(SHORT TASK):
Set down these rows word for word, starting with the line that contains "pose: elev=150.6 azim=20.3" and going on through the line that contains "Dot at: (283, 314)".

Collection entries:
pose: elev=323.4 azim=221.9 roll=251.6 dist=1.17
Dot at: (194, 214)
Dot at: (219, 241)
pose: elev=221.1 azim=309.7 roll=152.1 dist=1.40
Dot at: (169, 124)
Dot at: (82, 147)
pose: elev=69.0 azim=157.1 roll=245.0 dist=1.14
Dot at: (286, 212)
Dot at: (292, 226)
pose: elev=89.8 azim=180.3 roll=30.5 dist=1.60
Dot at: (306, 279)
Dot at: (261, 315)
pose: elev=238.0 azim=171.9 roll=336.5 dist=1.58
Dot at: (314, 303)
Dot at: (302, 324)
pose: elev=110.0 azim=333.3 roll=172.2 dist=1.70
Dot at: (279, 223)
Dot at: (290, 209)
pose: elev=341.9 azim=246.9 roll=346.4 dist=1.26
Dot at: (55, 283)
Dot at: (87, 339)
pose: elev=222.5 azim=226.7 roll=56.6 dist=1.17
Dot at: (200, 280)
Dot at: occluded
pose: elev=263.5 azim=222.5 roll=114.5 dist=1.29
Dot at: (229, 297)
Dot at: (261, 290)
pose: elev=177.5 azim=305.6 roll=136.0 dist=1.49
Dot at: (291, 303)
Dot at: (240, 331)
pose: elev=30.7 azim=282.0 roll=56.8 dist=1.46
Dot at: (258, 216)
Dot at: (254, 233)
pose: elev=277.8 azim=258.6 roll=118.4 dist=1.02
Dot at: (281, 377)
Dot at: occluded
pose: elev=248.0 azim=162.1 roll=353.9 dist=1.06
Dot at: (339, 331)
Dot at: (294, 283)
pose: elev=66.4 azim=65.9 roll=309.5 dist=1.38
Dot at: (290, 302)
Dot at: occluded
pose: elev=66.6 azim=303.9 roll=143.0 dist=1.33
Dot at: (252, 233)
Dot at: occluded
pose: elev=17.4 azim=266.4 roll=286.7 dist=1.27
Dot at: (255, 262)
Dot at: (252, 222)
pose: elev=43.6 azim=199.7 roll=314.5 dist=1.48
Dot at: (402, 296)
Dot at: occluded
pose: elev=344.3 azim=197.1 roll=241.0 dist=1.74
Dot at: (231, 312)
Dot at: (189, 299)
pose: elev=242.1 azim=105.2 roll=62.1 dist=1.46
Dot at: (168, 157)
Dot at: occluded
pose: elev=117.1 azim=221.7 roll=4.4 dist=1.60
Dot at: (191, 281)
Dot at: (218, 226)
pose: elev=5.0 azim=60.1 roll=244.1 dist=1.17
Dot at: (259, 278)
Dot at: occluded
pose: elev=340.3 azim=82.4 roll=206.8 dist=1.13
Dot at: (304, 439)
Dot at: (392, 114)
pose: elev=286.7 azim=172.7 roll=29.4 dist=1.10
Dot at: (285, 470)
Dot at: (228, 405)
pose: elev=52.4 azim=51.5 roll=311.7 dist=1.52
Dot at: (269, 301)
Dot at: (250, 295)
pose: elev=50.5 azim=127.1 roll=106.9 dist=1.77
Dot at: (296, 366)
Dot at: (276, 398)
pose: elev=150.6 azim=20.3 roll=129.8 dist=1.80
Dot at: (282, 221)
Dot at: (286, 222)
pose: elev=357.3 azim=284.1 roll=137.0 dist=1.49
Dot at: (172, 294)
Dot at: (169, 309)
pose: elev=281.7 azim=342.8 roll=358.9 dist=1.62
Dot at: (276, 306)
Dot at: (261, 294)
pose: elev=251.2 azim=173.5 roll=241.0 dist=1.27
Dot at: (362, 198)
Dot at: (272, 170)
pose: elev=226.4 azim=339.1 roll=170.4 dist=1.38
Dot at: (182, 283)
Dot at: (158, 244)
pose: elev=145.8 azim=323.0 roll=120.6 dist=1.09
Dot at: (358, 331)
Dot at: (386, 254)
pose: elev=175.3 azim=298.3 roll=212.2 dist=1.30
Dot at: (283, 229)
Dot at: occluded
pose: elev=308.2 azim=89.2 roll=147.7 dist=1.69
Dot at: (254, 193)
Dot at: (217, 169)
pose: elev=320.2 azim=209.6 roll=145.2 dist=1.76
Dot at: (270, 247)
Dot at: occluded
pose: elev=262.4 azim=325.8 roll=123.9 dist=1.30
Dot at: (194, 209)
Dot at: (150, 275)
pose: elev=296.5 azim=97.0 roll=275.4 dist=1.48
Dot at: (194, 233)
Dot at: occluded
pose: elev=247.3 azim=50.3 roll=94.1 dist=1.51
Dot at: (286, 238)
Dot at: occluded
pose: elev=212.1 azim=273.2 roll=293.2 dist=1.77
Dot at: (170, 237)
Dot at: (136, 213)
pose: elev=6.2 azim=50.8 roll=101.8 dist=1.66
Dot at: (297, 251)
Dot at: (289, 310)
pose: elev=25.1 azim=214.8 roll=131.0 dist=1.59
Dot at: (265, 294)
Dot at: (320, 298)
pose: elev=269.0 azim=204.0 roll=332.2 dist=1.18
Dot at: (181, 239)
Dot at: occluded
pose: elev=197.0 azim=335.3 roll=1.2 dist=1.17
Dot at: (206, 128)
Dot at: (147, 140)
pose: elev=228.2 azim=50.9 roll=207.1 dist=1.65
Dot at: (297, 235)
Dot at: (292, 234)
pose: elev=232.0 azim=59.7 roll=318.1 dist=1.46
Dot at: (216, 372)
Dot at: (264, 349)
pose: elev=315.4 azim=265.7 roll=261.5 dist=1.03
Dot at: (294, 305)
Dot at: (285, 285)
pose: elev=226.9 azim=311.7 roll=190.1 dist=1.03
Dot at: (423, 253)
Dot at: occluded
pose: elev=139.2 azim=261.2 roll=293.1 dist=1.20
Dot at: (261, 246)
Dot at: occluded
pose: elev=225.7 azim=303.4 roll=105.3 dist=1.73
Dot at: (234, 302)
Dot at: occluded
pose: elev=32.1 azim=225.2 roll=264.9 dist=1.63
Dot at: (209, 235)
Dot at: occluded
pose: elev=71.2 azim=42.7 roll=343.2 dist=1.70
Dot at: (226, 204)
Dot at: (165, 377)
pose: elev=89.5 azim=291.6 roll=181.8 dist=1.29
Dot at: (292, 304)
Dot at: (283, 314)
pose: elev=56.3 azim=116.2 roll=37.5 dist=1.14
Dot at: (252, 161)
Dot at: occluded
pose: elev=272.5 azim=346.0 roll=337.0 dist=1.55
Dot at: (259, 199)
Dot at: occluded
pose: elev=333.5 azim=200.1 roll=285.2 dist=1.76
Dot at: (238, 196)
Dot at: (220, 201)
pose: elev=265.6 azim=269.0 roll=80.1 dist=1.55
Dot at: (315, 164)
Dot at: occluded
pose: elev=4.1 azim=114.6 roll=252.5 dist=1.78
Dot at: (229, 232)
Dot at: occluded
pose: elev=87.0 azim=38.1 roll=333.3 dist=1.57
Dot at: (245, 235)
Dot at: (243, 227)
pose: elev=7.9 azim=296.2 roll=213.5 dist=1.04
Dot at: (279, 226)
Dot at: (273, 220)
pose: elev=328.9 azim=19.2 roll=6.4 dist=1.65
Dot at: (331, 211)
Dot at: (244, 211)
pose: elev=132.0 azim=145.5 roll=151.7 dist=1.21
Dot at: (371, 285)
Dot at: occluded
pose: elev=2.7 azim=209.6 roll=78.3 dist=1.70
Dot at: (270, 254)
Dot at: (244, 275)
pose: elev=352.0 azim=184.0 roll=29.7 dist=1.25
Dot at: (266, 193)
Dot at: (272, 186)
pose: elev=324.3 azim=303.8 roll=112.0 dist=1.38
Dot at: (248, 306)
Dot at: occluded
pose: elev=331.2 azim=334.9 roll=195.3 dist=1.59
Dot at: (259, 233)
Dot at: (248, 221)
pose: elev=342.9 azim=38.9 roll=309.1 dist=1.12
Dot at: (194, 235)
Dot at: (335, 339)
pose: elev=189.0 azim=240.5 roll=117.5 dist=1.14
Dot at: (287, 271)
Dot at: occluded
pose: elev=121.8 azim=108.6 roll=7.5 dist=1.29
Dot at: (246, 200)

(COMPLETE OUTPUT):
pose: elev=150.6 azim=20.3 roll=129.8 dist=1.80
Dot at: (282, 221)
Dot at: (286, 222)
pose: elev=357.3 azim=284.1 roll=137.0 dist=1.49
Dot at: (172, 294)
Dot at: (169, 309)
pose: elev=281.7 azim=342.8 roll=358.9 dist=1.62
Dot at: (276, 306)
Dot at: (261, 294)
pose: elev=251.2 azim=173.5 roll=241.0 dist=1.27
Dot at: (362, 198)
Dot at: (272, 170)
pose: elev=226.4 azim=339.1 roll=170.4 dist=1.38
Dot at: (182, 283)
Dot at: (158, 244)
pose: elev=145.8 azim=323.0 roll=120.6 dist=1.09
Dot at: (358, 331)
Dot at: (386, 254)
pose: elev=175.3 azim=298.3 roll=212.2 dist=1.30
Dot at: (283, 229)
Dot at: occluded
pose: elev=308.2 azim=89.2 roll=147.7 dist=1.69
Dot at: (254, 193)
Dot at: (217, 169)
pose: elev=320.2 azim=209.6 roll=145.2 dist=1.76
Dot at: (270, 247)
Dot at: occluded
pose: elev=262.4 azim=325.8 roll=123.9 dist=1.30
Dot at: (194, 209)
Dot at: (150, 275)
pose: elev=296.5 azim=97.0 roll=275.4 dist=1.48
Dot at: (194, 233)
Dot at: occluded
pose: elev=247.3 azim=50.3 roll=94.1 dist=1.51
Dot at: (286, 238)
Dot at: occluded
pose: elev=212.1 azim=273.2 roll=293.2 dist=1.77
Dot at: (170, 237)
Dot at: (136, 213)
pose: elev=6.2 azim=50.8 roll=101.8 dist=1.66
Dot at: (297, 251)
Dot at: (289, 310)
pose: elev=25.1 azim=214.8 roll=131.0 dist=1.59
Dot at: (265, 294)
Dot at: (320, 298)
pose: elev=269.0 azim=204.0 roll=332.2 dist=1.18
Dot at: (181, 239)
Dot at: occluded
pose: elev=197.0 azim=335.3 roll=1.2 dist=1.17
Dot at: (206, 128)
Dot at: (147, 140)
pose: elev=228.2 azim=50.9 roll=207.1 dist=1.65
Dot at: (297, 235)
Dot at: (292, 234)
pose: elev=232.0 azim=59.7 roll=318.1 dist=1.46
Dot at: (216, 372)
Dot at: (264, 349)
pose: elev=315.4 azim=265.7 roll=261.5 dist=1.03
Dot at: (294, 305)
Dot at: (285, 285)
pose: elev=226.9 azim=311.7 roll=190.1 dist=1.03
Dot at: (423, 253)
Dot at: occluded
pose: elev=139.2 azim=261.2 roll=293.1 dist=1.20
Dot at: (261, 246)
Dot at: occluded
pose: elev=225.7 azim=303.4 roll=105.3 dist=1.73
Dot at: (234, 302)
Dot at: occluded
pose: elev=32.1 azim=225.2 roll=264.9 dist=1.63
Dot at: (209, 235)
Dot at: occluded
pose: elev=71.2 azim=42.7 roll=343.2 dist=1.70
Dot at: (226, 204)
Dot at: (165, 377)
pose: elev=89.5 azim=291.6 roll=181.8 dist=1.29
Dot at: (292, 304)
Dot at: (283, 314)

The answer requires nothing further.